EXERCISE
Show each line of the material below that contains the string "instances". Matches must respect uppercase and lowercase letters.

RECORDS SUPPLIED
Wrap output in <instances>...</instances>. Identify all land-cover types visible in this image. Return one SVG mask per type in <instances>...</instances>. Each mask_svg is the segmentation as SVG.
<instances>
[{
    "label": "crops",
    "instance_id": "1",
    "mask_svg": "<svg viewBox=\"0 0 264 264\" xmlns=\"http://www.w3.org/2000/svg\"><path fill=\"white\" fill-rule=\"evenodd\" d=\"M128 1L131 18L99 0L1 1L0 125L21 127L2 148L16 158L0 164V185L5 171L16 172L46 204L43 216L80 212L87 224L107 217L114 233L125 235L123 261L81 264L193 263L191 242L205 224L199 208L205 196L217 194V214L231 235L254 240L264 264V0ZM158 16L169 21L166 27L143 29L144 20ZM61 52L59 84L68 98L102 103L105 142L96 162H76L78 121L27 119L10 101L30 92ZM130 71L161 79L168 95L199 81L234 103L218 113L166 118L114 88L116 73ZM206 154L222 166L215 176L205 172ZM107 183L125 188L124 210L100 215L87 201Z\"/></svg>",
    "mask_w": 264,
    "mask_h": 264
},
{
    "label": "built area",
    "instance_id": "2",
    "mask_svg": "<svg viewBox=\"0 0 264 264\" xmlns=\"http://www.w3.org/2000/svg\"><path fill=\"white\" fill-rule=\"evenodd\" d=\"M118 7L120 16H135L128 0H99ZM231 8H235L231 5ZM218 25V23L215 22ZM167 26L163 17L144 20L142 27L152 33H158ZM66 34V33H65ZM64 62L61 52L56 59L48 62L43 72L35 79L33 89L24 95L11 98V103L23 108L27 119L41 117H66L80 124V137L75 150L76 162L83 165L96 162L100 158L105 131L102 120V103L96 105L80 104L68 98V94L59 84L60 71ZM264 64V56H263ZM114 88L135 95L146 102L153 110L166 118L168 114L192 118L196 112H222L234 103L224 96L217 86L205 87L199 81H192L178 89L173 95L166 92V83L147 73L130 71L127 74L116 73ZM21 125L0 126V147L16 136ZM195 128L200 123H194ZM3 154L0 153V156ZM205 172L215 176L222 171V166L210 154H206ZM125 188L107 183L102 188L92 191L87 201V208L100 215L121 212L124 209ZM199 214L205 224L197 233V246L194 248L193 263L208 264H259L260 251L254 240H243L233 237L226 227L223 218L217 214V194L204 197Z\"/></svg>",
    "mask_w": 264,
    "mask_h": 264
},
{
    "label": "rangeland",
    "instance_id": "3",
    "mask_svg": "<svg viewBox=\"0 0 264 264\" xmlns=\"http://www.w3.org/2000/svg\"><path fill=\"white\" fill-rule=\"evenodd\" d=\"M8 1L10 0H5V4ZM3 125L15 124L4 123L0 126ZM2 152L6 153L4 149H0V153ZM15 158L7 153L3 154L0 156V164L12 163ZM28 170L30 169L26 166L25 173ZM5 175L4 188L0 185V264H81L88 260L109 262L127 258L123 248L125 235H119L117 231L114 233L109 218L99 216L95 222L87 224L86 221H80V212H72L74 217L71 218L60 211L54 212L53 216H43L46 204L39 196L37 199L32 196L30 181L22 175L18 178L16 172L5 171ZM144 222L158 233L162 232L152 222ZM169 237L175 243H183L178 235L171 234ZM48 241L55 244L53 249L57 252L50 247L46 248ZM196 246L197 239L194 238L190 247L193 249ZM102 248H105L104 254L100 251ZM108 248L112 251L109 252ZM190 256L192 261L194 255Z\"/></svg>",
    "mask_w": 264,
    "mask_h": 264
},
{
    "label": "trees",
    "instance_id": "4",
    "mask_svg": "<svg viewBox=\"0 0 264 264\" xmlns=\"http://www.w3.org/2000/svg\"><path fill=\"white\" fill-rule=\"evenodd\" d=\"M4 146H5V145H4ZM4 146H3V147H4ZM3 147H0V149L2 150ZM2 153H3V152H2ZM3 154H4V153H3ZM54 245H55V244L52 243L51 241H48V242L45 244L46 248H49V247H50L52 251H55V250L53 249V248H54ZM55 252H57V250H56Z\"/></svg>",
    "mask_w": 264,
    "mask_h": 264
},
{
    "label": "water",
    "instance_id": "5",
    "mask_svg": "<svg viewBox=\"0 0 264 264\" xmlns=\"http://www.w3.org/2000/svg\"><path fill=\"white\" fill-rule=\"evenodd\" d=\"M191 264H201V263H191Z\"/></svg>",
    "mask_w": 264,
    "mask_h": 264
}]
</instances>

TASK RESULT
Wrap output in <instances>...</instances>. Identify all land-cover types visible in this image. Return one SVG mask per type in <instances>...</instances>. Each mask_svg is the segmentation as SVG.
<instances>
</instances>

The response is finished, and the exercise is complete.